TASK INSTRUCTIONS →
Show each line from the records below in which the word "shoulder" occurs.

RECORDED DATA →
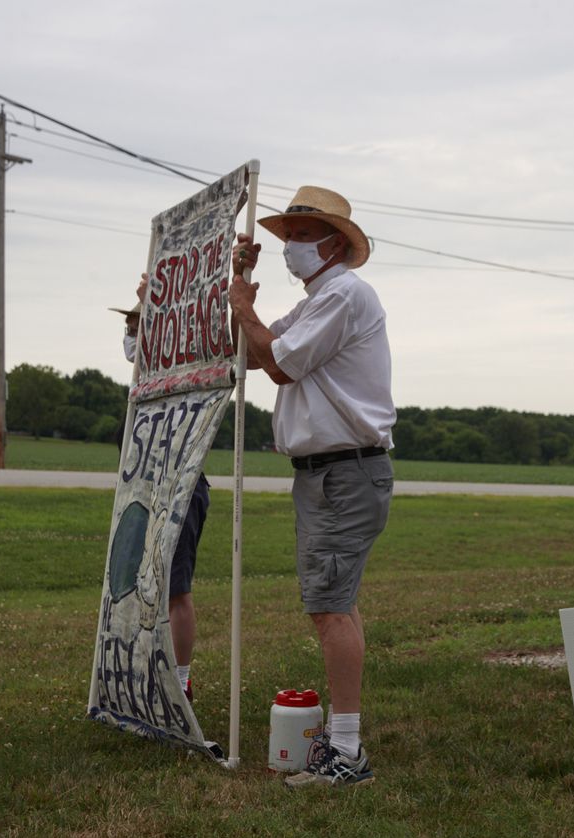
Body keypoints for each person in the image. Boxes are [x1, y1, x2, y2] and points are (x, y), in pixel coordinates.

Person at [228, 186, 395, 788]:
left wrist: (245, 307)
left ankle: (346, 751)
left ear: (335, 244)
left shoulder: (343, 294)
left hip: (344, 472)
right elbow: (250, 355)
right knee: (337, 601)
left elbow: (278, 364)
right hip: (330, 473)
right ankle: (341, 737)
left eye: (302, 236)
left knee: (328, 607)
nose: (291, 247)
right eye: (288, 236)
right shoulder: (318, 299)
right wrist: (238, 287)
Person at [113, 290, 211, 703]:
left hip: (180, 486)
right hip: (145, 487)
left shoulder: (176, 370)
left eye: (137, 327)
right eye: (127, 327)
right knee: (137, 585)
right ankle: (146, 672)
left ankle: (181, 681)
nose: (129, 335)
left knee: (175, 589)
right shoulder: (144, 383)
--
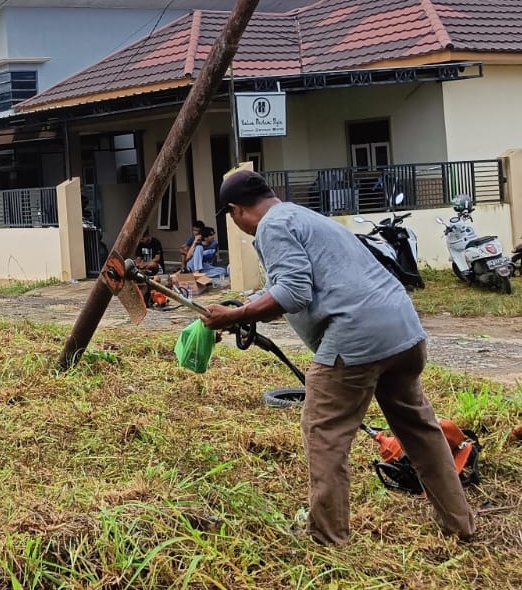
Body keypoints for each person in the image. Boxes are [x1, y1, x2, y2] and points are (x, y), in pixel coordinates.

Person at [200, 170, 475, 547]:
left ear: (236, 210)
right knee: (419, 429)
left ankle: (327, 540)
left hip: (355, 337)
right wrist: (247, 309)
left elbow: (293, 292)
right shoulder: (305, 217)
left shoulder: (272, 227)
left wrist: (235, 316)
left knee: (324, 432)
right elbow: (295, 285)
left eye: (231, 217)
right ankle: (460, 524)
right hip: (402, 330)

REPLY →
left shoulder: (343, 294)
right shoulder: (318, 299)
left shoulder: (176, 370)
right shoulder: (144, 383)
right shoulder: (305, 217)
left shoulder: (272, 227)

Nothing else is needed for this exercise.